Shoppers in South Africa are expected to continue trekking slower and slower to shops as depressed household incomes plunged retail sales for the sixth month in a row in May.
This comes as Statistics South Africa (StatsSA) yesterday said retail sales volumes declined by 1.4% year-on-year in May, from a downwardly revised decline of 1.8% in the previous month.
The May print marked the sixth consecutive month of year-on-year declines in retail activity as a number of retailers continued to experience a significant negative impact primarily due to the prolonged power crisis.
StatsSA’s deputy director for distributive trade statistics, Raquel Floris, said five of the seven retailer groups registered decreases in May, with general dealers and hardware stores the largest negative contributors.
The hardware, paint and glass segment, moved back into contractionary territory in May after increasing for the first time in nearly two years in April.
“General dealers recorded a year-on-year decrease of 3.7% while retailers in hardware, paint and glass registered a decline of 8.7%.
“Other retailers who performed poorly in May include those specialising in food and beverages, pharmaceuticals and medical goods, and household furniture and appliances.
“The two retailer groups that recorded positive year-on-year growth were textiles and clothing, and the miscellaneous category referred to as ‘all other retailers’.
Textiles and clothing recorded its 12th consecutive month of year-on-year growth, expanding by 10.3%.”
On a monthly basis, seasonally adjusted retail trade sales plunged by 0.7% in May, reversing a 0.2% gain in April.
Seasonally adjusted retail trade sales decreased by 0.7% in the three months ended May compared with the previous three months, giving early indications that the retail industry will likely detract from the second quarter of 2023 gross domestic product (GDP) growth.
Year-to-date, volume sales were lower by 1.2% in May compared to the same period last year.
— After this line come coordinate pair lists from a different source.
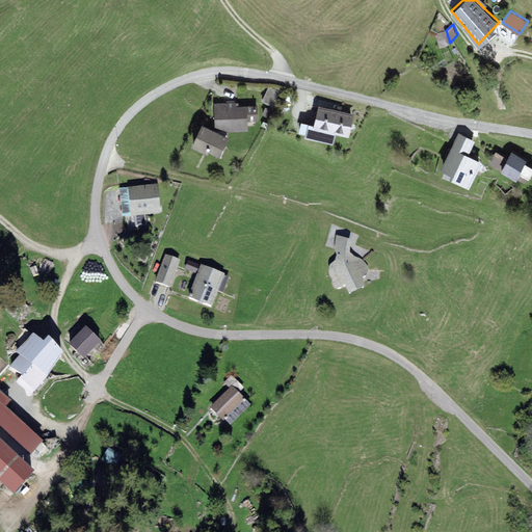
[(441,47),(450,43),(446,30),(436,34),(441,47)]
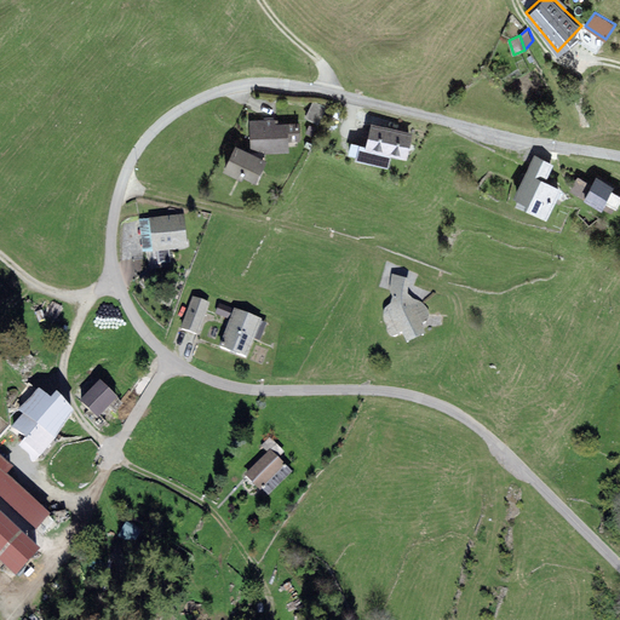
[(306,116),(320,124),(329,105),(316,98),(306,116)]
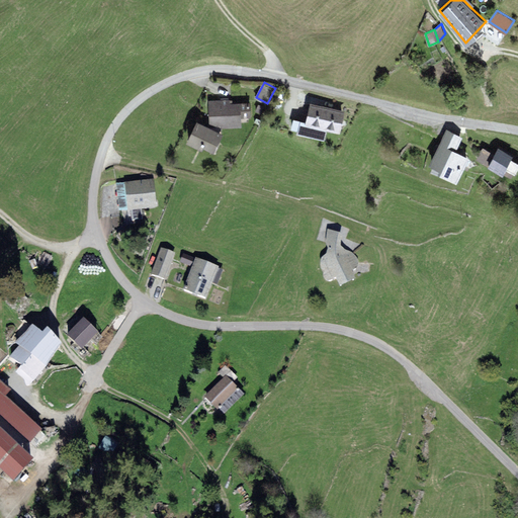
[(230,98),(208,99),(210,125),(221,124),(222,127),(242,126),(242,116),(252,116),(251,101),(231,102),(230,98)]
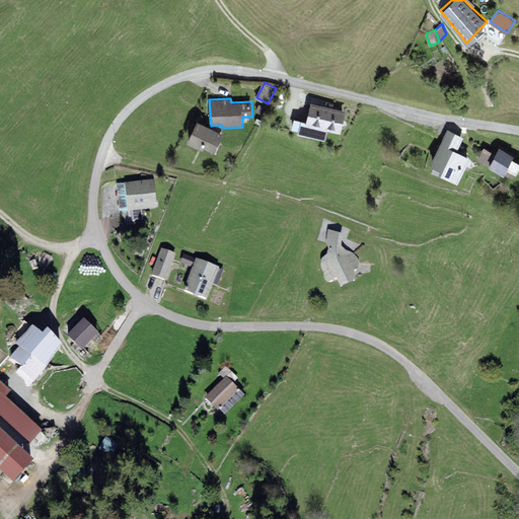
[(306,120),(305,122),(327,127),(341,131),(346,109),(311,100),(306,120)]
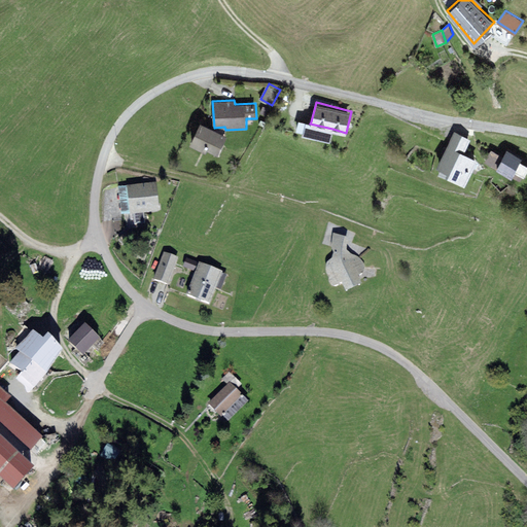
[(267,115),(270,109),(265,106),(260,112),(267,115)]
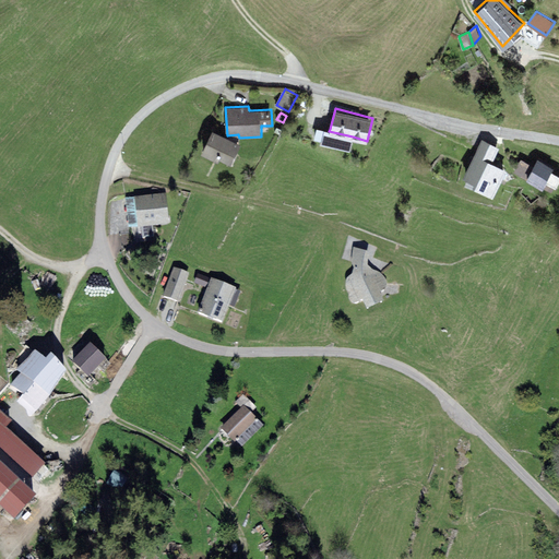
[(314,138),(322,140),(324,128),(317,126),(314,138)]
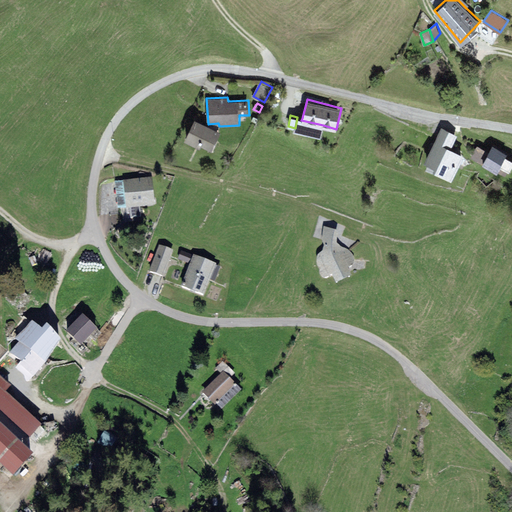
[(208,124),(195,117),(184,138),(200,145),(202,142),(212,147),(221,130),(208,124)]
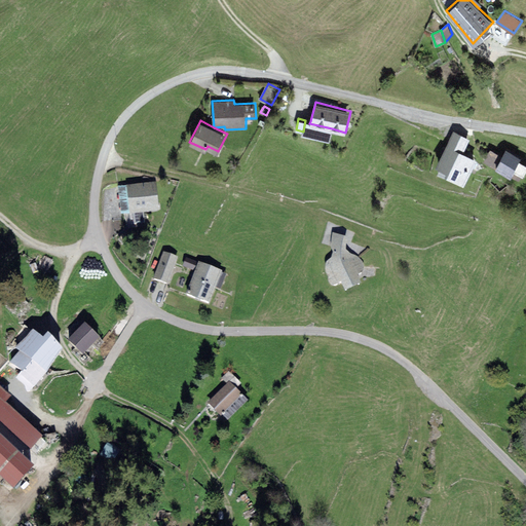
[(330,140),(332,128),(309,123),(310,121),(305,120),(303,132),(302,134),(330,140)]
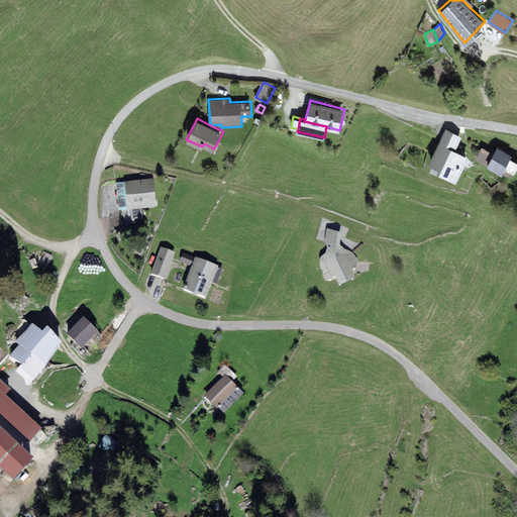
[(456,179),(469,154),(455,147),(462,136),(446,128),(428,162),(438,167),(437,169),(456,179)]
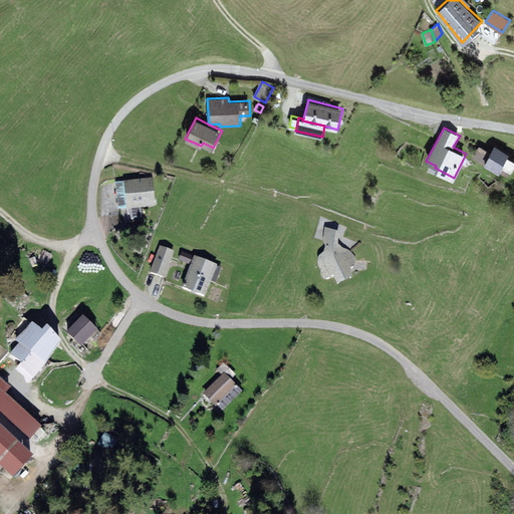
[(490,152),(484,163),(499,172),(508,156),(510,153),(494,145),(490,152)]
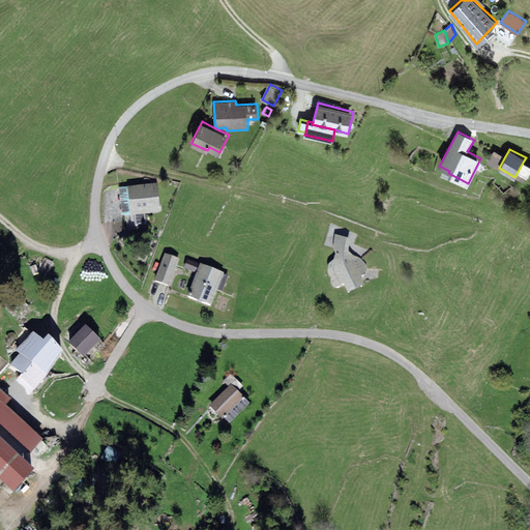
[(499,168),(505,156),(494,150),(488,162),(499,168)]
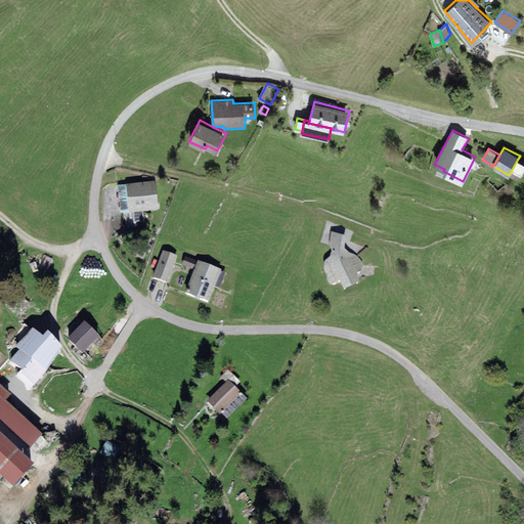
[(523,169),(523,162),(518,159),(509,175),(518,180),(523,169)]
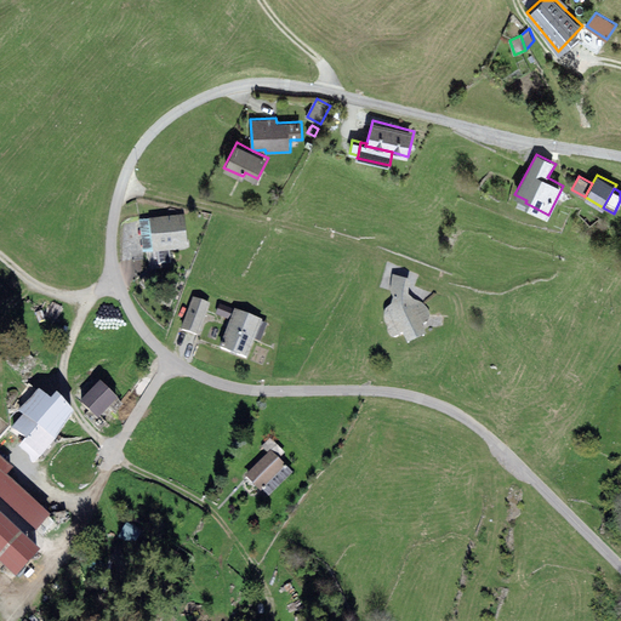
[(186,215),(151,218),(154,252),(158,251),(171,250),(189,249),(186,215)]
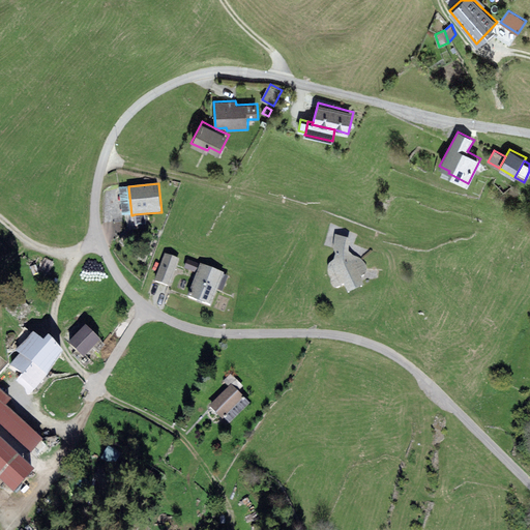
[(119,187),(123,215),(131,215),(128,186),(119,187)]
FNB senior economist Siphamandla Mkhwanazi said the relative outperformance by clothing retailers was consistent with the National Credit Regulator data that was showing a strong increase in the issuance of store cards.
Mkhwanazi said credit data suggested that consumers were still accumulating consumption credit at a relatively faster pace, though the trend has plateaued in the last few months.
However, Mkhwanazi said they expected that lending standards would tighten further, as the cumulative impact of past interest rate decisions filters through, suggesting less support for shopping activity.
“Furthermore, salary growth expectations have also moderated, in contrast to inflation and interest rate expectations,” Mkhwanazi said.
“These factors, combined with depressed consumer confidence, corroborate our view of subdued growth in household consumption expenditure.”
Indeed, household incomes remained severely depressed as confidence levels in the economy was at shockingly low levels, and continued to hamper economic recovery as well as salary adjustments and movements in the job market.
According to BankservAfrica, the average take-home pay tracked lower in May falling by 8.8% to “the lowest level on record” and remained below the level of a year ago.
Investec economist Lara Hodes said that despite the lift in the textiles, clothing, footwear and leather goods grouping, overall retailer sentiment remained highly subdued.
“The electricity supply situation continues to weigh heavily on costs, reducing profitability, while consumers remain financially constrained dealing with elevated living costs and high interest rates,” Hodes said.
“In the short-term we don’t anticipate a meaningful pick-up in household consumption expenditure, which makes up around two-thirds of GDP. Growth for this year is projected at just 0.2%.”